The mindset theory is related specifically to issue of athletes and performance. The results of studies and research conclude that most successful athletes possess a growth mindset and that, furthermore, such a mindset contributes to performance in three distinct ways. Their expectation for success leads to placing a greater emphasis on preparation than those with fixed mindsets. They develop their ability to turn failure into motivation. The final aspect of the growth mindset is that since they do not view future situations are predetermined, each new change to perform is attacked with a positive attitude and drive to win.

Chapter 5: Business Mindset and Leadership

The fixed mindset in business can be very successful, but with their success comes confirmation of their perspective that the world can be divided into superior people and inferior people. Since they have become successful, it follows that they are superior and their business model becomes one in which preserving that reputation often trumps everything else. This leadership styles is responsible for those corporations where both great success and great failure have resulted from a rigidly bureaucratic structure. The growth mindset can thus essentially said to be the innovative tech companies with executives wearing jeans into offices equipped with playrooms in contrast to the iconic army of white button-down shirt IBM employees of the 1960s.

Chapter 6: Relationships and Mindsets in Love (or not)

The application of the mindset theory the questions of friendships and romances carries much of the burden as they in learning. The fixed mindset partner takes things more personally and can view one eruption of extreme emotion as the end of a romance or friendship. More strikingly is how the mindsets tend to differ on the subject of relationship pressure. The fixed mindset looks inward and essentially replicates the victimhood of being bullies by seeing the problem in themselves. The growth mindset allows a partner to respond to emotional pressure placed upon them as a problem situated mostly within the person who feels the need to bully.

Chapter 7: Parents, Teachers and Coaches: Where do Mindsets Come From?

The focus in this chapter shifts to those people who contribute to the creation of the two mindsets in others, even if unwittingly, unknowingly and without intent.

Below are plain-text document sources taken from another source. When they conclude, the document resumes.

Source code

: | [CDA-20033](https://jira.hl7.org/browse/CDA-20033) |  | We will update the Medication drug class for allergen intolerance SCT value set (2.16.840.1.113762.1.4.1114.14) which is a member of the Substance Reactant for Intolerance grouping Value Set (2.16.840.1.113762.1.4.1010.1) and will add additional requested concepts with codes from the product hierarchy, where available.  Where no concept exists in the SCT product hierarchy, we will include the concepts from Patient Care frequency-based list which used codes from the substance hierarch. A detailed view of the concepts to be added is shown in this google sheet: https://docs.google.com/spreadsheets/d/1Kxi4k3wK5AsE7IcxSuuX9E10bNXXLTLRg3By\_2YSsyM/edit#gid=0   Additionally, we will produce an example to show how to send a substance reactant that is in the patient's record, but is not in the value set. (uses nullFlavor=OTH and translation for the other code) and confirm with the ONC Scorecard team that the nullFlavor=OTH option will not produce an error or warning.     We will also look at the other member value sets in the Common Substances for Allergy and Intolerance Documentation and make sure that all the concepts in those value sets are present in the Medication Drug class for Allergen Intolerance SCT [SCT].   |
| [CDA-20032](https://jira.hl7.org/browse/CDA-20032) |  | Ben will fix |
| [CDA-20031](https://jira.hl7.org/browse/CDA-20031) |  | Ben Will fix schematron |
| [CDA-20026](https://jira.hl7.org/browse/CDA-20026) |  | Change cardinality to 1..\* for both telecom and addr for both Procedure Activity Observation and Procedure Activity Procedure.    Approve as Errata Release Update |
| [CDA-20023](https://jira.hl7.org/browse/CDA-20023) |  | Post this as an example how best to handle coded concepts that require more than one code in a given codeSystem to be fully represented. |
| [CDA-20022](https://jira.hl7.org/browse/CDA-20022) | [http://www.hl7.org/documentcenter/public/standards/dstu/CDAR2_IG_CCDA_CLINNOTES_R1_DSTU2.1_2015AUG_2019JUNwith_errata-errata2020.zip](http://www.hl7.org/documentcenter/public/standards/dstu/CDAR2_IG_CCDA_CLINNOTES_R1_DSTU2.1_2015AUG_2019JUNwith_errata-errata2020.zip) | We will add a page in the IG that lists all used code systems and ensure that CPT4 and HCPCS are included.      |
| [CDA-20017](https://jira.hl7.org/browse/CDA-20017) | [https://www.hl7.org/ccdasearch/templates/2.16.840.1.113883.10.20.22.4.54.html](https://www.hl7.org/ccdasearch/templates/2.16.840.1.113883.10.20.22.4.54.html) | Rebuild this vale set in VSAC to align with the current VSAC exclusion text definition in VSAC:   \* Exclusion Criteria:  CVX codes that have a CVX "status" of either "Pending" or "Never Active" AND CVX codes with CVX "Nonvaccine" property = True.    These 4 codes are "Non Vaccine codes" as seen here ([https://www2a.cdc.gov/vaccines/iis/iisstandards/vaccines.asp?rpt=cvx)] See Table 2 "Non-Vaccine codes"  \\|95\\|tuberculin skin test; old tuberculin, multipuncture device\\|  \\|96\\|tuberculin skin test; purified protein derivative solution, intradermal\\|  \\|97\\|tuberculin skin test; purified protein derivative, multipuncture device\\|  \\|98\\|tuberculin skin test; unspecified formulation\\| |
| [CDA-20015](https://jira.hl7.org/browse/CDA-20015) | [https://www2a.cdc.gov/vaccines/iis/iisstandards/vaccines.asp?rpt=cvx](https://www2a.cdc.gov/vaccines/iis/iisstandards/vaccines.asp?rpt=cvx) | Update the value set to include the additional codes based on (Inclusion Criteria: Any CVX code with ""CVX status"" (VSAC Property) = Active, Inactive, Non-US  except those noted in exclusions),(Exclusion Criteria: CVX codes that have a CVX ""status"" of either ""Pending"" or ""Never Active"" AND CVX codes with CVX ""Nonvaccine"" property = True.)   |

Special attention is given, in fact, to the way that teachers can actually help to foster a fixed mindset even when the intent is simply to give praise. The repetition of hearing a common statement of praise from teachers and parents like taking note that a child is a really fast learn, for instance, can produce results associated to the fixed mindset by creating in the child’s mind the idea that the things they do not learn really fast must indicate that they are not as smart on topic subjects, thus creating and then reinforcing fixed mind habits of shying away from learning new things lest they failure prove them stupid. Three particular teachers—Marva Collins, Rafe Esquith, and Dorothy DeLay—are highlighted to drive home the chapter’s underlying advice that students’ mistakes should not be addressed with judgment of failure, but instead should foster an environment in which students see failure as another opportunity to learn something new.

Chapter 8: Changing Mindsets

The book concludes with a chapter that becomes a workshop in the steps that can be taken to change a fixed mindset into a growth mindset. The first step is educate people about the theory through showing how it has impacted them personally in their lives. The process then becomes one of cognitive therapy whereby people are stimulated to change negative behavior and habits by becoming more actively aware of them as they are occurring. This self-awareness naturally leads to the realization of the extent to which their behavior produces judgments of themselves which leads to the important step of learning how to transform that judgment of worth into a perspective that views failure as an opportunity to learn and improve.